| HN Mirror

Y	Hacker News new \| ask \| show \| jobs

by wokwokwok 572 days ago

This is super big news if it’s real.

Basically, given an agent with an initial set of predefined actions and goal, they’re saying “decompose this into steps and pick and action to achieve each step”. Pretty standard stuff.

Then they say, hey, if you can’t solve the problem with those actions (ie. failed repeatedly when attempting to solve), write some arbitrary generic python code and use that as your action for the next step.

Then save that as a new generic action, and slowly build up a library of actions to augment the initial set.

The thing is, there’s no meaningful difference between the task “write code to solve this task” and “write code to solve this action”; if you can meaningfully generate code that can, without error, perform arbitrary tasks, you’ve basically solved programming.

So… that would be quite a big deal.

That would be a real “Devon” that would actually be able to write arbitrary code to solve arbitrary problems.

…which makes me a bit sceptical.

Still, this seems to have at least worked reasonably well (as shown by being a leader on the GAIA leaderboard) so they seem to have done something that works, but I’m left wondering…

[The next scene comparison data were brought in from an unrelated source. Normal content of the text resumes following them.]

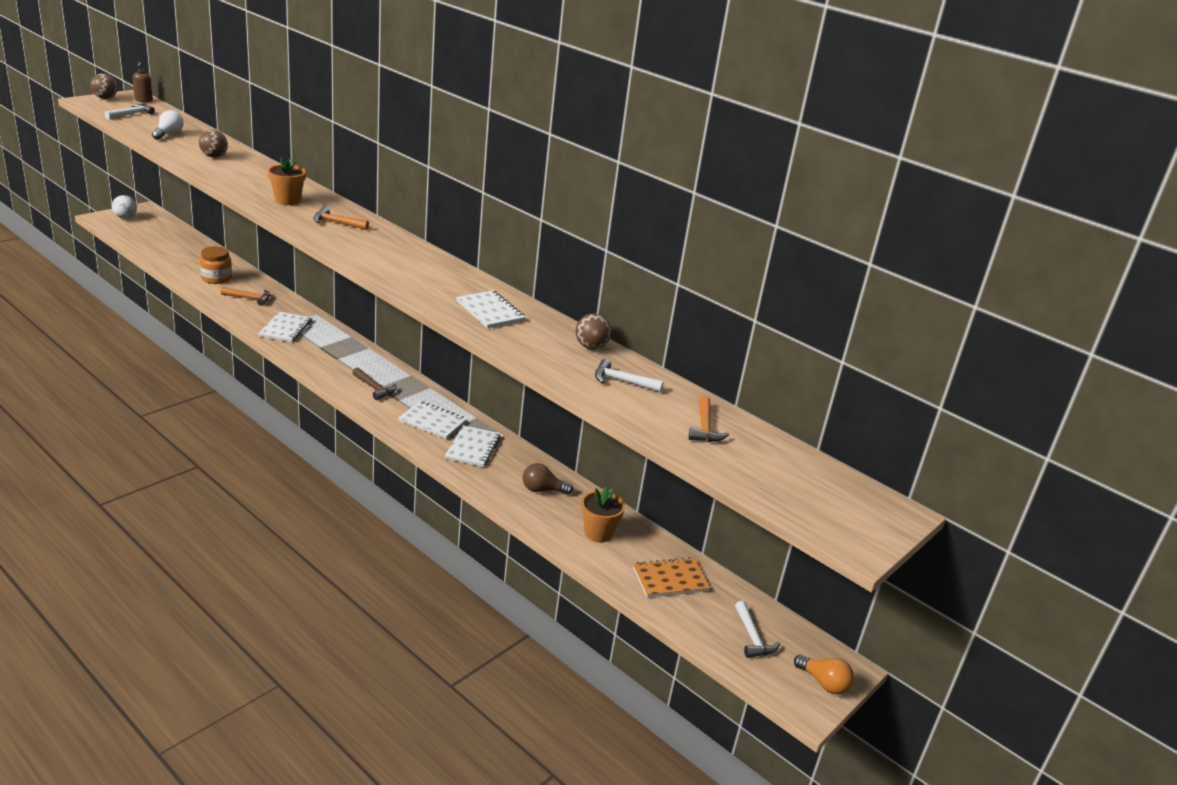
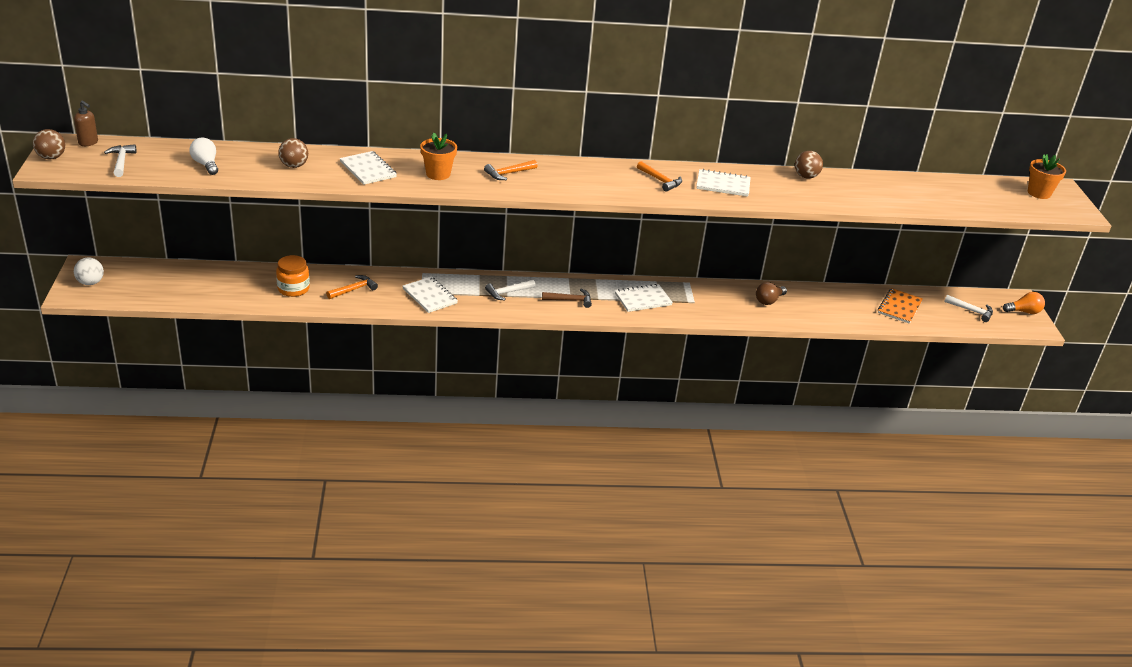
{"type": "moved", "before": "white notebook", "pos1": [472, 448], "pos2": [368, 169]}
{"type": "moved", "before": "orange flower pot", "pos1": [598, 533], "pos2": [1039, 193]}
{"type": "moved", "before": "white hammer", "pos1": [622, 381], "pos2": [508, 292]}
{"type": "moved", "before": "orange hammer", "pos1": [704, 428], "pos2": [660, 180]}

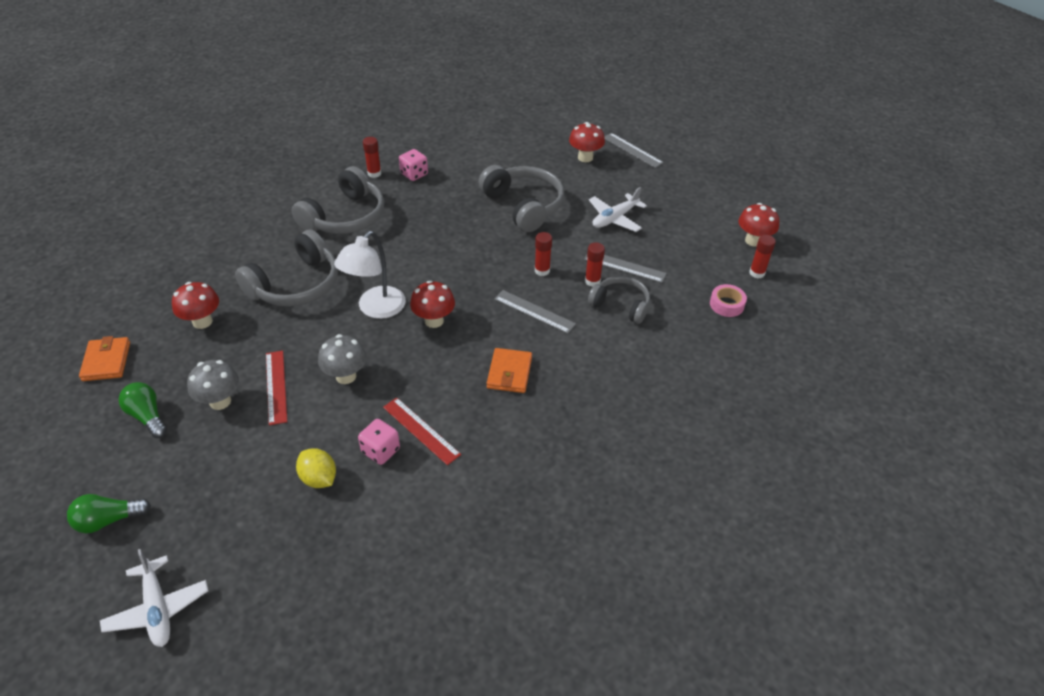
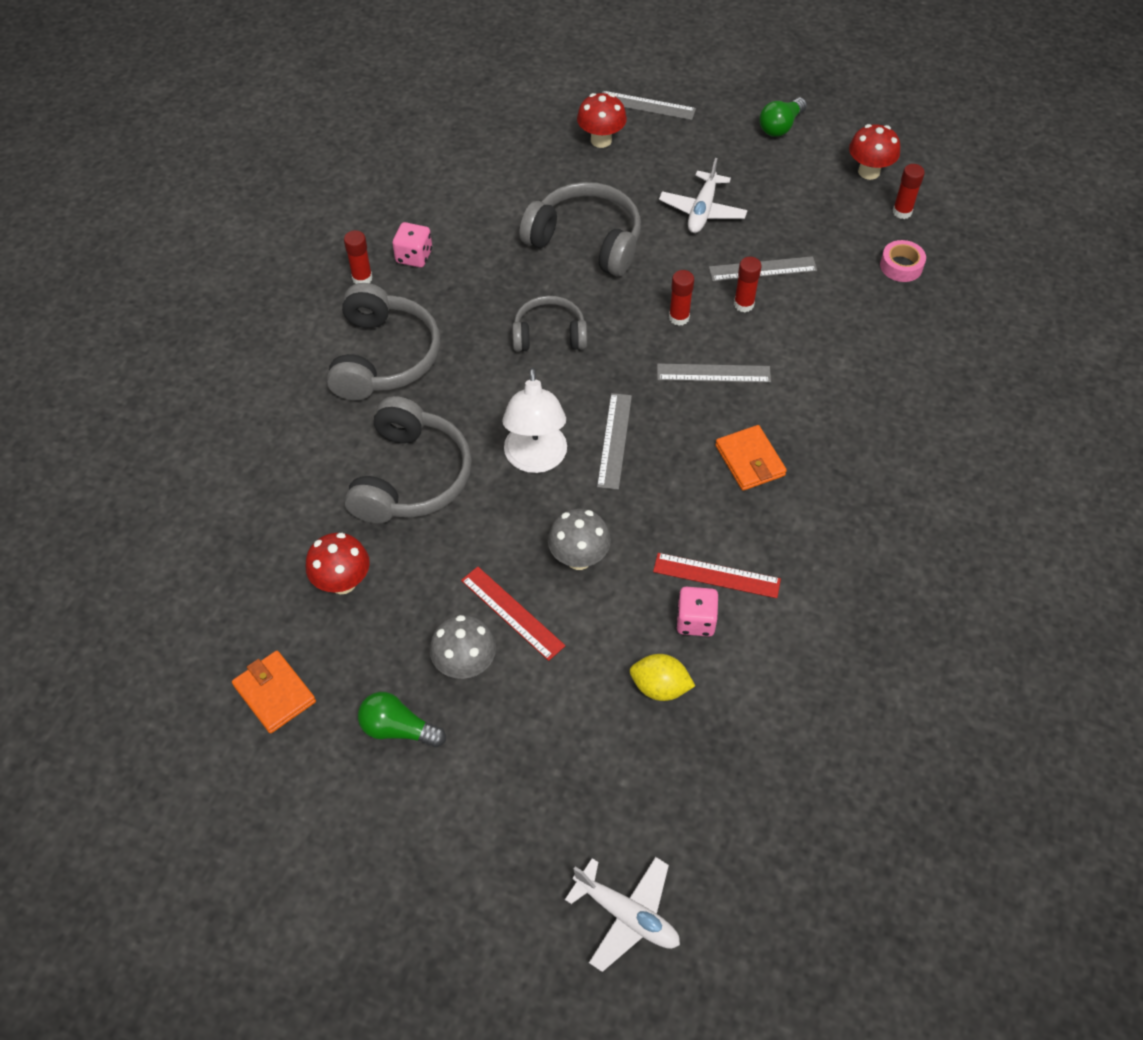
{"type": "moved", "before": "green light bulb", "pos1": [108, 520], "pos2": [780, 126]}
{"type": "replaced", "before": "red mushroom", "after": "grey ruler", "pos1": [434, 321], "pos2": [615, 440]}
{"type": "moved", "before": "grey headphones", "pos1": [621, 305], "pos2": [549, 334]}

If you’ve figured out how to get an agent to write error free deterministic code to perform arbitrary actions in a chain of thought process, why are you pissing around with worrying about accumulating a library of agent actions?

That’s all entirely irrelevant and unnecessary.

Just generate code for each step.

So… something seems a bit strange around this.

I’d love to see a log of the actual problem / action / code sequences.

2 comments

Kiro 572 days ago

Devin is real. What do you mean?

Anyway, this is pretty standard stuff already. In all my agent workflows the agents are able to write their own code and execute it before passing the result to the next agent. It doesn't need to be perfect since you always have an agent validating the results, sending the task back if necessary.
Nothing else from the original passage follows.